Photo by Kenneth Lu.

THE ZENO INSTITUTE

A handful of the Program's analysts work at the Zeno Institute, a small but lucrative think tank in Maryland. Once or twice a month, Zeno’s analysts produce an almost meaningless political piece for the Department of Defense or the Department of State. That takes up, on average, about a third of their time. The rest they dedicate to the Program.

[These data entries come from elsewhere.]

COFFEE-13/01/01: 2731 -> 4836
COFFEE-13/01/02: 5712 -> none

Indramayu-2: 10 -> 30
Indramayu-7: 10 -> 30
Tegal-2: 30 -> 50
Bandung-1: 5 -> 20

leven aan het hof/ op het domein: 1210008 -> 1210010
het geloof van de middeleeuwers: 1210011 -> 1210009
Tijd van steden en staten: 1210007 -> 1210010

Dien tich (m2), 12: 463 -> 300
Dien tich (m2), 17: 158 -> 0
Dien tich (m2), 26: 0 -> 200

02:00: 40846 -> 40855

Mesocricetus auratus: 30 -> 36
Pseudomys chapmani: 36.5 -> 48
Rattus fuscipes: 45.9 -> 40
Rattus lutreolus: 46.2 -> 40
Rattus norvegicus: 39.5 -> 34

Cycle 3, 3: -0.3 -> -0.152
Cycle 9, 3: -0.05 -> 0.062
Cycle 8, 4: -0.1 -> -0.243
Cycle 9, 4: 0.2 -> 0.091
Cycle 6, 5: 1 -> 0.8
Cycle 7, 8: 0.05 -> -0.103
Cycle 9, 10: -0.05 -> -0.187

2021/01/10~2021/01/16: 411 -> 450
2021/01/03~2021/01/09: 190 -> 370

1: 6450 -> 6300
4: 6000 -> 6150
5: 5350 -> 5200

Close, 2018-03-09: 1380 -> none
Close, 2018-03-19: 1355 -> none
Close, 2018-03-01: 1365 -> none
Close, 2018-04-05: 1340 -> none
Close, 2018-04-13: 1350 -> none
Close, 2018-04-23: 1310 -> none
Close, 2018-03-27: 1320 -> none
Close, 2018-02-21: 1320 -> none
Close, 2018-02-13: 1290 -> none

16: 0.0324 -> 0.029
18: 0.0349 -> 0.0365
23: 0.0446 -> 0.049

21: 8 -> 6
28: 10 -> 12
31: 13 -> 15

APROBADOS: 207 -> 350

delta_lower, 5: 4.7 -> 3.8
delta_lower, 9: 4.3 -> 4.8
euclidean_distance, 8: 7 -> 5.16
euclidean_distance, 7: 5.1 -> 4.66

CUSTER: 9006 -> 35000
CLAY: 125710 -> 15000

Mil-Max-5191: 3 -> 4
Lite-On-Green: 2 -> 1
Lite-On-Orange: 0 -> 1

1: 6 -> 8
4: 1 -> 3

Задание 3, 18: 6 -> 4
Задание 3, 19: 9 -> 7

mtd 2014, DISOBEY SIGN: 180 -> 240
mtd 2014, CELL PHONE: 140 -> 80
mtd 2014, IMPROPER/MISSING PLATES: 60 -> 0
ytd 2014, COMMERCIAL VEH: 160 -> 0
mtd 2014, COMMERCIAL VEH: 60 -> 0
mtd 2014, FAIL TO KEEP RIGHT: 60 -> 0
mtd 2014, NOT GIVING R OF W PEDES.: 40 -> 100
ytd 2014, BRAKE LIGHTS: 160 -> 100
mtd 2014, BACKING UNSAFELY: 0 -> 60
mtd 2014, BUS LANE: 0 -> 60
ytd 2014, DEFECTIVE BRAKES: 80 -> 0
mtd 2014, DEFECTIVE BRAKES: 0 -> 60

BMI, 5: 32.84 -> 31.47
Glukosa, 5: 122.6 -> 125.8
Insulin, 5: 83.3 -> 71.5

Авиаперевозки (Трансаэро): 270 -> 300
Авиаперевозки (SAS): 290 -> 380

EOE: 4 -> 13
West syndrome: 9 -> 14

The chief analyst is Dr. Lawrence Hong, a slim, 55-year-old Chinese-American with thick glasses over sad eyes. A forensic analyst turned physicist, Hong encourages analysts who come from the humanities to pursue degrees in astronomy, quantum physics, and advanced mathematics. The Zeno Institute offers scholarships to facilitate continuing education.

Analysts privately review reports and sightings that may indicate unnatural phenomena. They call such phenomena things like “scalar field disruptions,” “intrabulk membrane contacts” or “Calabi-Yau sheaf intersections.” Most analysts strongly, even desperately, frown on using phrases that hint at the occult or the supernatural.

On average, an analyst vets about 60 potential events or “potentials” each month. About 90% of those can be ruled out as hoaxes or false alarms within an hour. About 90% of the rest can be ruled out with extensive study, each taking up to half a day. The rest, averaging about one a month, the analyst designates “actuals” after two or three days of checking. Actuals are forwarded to Hong. Most analysts have no idea what happens next. Former Agents know all too well.

Analysts are told to carefully control access to their work. They are warned that their every keystroke is logged and investigated. But in private, senior analysts are likely to roll their eyes about all that. Their researches could be logged, but nobody investigates them unless something comes up. The Program pays attention if there are symptoms that something has gone wrong with an analyst. Those they investigate.

Analysts’ work often leads to strange and awful fields. Many analysts skimp on research in order to reduce their own stress and protect their sanity.

THE ANALYST AT HOME

As part of the cameo, resolve a home pursuit for the analyst before each operation that the active agents pursue. Before the home scene, the analyst has a choice. They can skimp on  research, losing 0/1 SAN from helplessness. Or they can do the job right, perhaps protecting agents in the field but reviewing the worst kinds of evidence. That, too, calls for a Sanity test. If it succeeds, the analyst gains 1 SAN, up to a maximum of the analyst’s POW×5. If the roll fails, the analyst loses 1D4 SAN from the unnatural.